Knowing nothing of your jig, I don't know if it can do both kinds.

Sorry I can't be more help,


----------



## istracpsboss (Sep 14, 2008)

kp91 said:


> It sounds like you are trying to cut a through dovetail with a half blind dovetail jig.
> 
> Knowing nothing of your jig, I don't know if it can do both kinds.
> 
> Sorry I can't be more help,


You've got it, Doug. It won't do through dovetails.

I've attached a picture. They are the usual type that is sold under numerous brand names. They are actually one of the best value as they are quite cheap, despite coming with 7/16", 1/2" and 9/16" templates and a bearing guided cutter.

Ron, one of our members, has done a report on dovetail jigs. http://www.routerforums.com/woodworking-articles/27571-dovetail-jigs-compared-12-brands-1-a.html

If you want to do through dovetails you'll need something else, like a Katie jig or one of the Leigh ones.


Cheers

Peter


----------



## bobj3 (Jan 17, 2006)

Hi Dave

The SIP dovetail jig is one of the many dovetail jigs out on the market place that are all the same, you will need to read the manual over and over and in time you will get the job done I'm sure..

Dovetail Machine
http://manuals.harborfreight.com/manuals/34000-34999/34102.pdf

=========



thecoder said:


> Hi guys I have just purchased a SIP dovetail jig and can safely say it has tested my patience...
> 
> any how my question is when I cut the pieces (both together ) I am left with an open ended joint and an half hidden one,
> 
> ...


----------



## thecoder (May 23, 2011)

Hi guys after much head scratching and frustration I can now use the jig,and to be fair I am impressed with it despite its limitations.
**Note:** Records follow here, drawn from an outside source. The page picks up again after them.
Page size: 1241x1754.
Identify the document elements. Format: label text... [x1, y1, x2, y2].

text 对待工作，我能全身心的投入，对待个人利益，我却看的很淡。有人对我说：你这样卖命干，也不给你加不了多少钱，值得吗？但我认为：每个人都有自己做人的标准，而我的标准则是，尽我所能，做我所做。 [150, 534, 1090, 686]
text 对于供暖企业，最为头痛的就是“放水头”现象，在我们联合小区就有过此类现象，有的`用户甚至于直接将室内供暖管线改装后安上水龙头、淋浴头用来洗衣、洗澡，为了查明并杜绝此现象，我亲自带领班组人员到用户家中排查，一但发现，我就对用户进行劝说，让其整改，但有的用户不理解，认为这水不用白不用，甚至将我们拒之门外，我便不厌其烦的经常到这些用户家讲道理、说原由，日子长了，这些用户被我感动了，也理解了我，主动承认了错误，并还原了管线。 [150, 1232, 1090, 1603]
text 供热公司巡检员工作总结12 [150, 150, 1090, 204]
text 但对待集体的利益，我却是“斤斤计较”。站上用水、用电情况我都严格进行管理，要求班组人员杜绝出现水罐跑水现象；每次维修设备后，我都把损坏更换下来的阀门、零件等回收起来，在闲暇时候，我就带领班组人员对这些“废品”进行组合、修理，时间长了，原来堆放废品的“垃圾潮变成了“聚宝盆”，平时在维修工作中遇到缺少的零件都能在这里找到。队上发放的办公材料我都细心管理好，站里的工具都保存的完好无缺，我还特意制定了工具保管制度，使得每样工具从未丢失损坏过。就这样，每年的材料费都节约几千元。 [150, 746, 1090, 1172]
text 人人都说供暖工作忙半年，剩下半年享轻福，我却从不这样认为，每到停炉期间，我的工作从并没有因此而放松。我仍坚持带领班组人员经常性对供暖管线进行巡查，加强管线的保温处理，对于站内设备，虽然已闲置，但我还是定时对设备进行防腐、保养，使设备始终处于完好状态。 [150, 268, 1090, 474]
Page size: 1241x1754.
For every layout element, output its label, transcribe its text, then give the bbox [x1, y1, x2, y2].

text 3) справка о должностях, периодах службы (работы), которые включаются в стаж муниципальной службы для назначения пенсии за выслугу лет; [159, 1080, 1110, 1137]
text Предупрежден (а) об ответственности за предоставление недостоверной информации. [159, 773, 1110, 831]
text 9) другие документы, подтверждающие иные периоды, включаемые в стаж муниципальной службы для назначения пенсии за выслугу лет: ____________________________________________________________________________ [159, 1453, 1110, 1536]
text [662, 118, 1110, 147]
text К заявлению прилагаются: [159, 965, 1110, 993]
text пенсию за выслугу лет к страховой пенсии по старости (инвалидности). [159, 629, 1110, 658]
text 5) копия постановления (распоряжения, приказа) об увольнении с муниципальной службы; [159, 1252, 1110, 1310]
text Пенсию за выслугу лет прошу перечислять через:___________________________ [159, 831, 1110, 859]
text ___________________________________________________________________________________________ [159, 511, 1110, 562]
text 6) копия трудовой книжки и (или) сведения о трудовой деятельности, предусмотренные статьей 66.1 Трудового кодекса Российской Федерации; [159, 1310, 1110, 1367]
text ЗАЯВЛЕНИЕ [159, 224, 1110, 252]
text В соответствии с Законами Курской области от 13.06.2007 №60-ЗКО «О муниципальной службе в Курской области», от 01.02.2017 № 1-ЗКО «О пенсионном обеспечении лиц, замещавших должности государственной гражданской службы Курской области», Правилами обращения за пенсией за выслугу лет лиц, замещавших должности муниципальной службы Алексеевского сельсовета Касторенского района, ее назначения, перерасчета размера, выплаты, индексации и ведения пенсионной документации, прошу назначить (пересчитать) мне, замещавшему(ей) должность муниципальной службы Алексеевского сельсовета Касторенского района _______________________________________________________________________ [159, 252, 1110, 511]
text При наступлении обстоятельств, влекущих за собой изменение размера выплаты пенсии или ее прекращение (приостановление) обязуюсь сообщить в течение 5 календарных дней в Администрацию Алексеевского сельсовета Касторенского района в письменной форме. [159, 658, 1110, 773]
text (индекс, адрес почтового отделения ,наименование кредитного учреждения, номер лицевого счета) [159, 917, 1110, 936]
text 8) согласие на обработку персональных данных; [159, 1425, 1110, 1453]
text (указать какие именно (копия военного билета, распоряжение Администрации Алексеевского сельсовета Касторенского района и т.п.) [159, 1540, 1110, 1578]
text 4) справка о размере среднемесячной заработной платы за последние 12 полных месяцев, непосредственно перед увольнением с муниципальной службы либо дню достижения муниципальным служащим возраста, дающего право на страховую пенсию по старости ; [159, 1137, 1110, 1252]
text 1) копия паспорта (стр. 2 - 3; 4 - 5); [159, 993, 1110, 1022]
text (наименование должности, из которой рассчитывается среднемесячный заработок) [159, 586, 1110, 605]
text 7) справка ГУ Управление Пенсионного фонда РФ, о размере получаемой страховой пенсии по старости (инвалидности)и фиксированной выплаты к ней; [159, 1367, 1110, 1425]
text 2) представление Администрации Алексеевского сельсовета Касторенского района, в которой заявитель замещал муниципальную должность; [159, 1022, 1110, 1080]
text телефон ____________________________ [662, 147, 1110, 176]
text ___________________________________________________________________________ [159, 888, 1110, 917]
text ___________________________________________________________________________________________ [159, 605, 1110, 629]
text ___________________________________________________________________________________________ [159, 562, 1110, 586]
thanks for the feedback guys.

Dave


----------



## istracpsboss (Sep 14, 2008)

Hi Dave

If you search the site, there are many suggestions for simple improvements you can make for your jig. Try gluing sandpaper to the insides of the clamp bars for a start. It will give them a better grip, so that your workpieces don't move.

Cheers

Peter


----------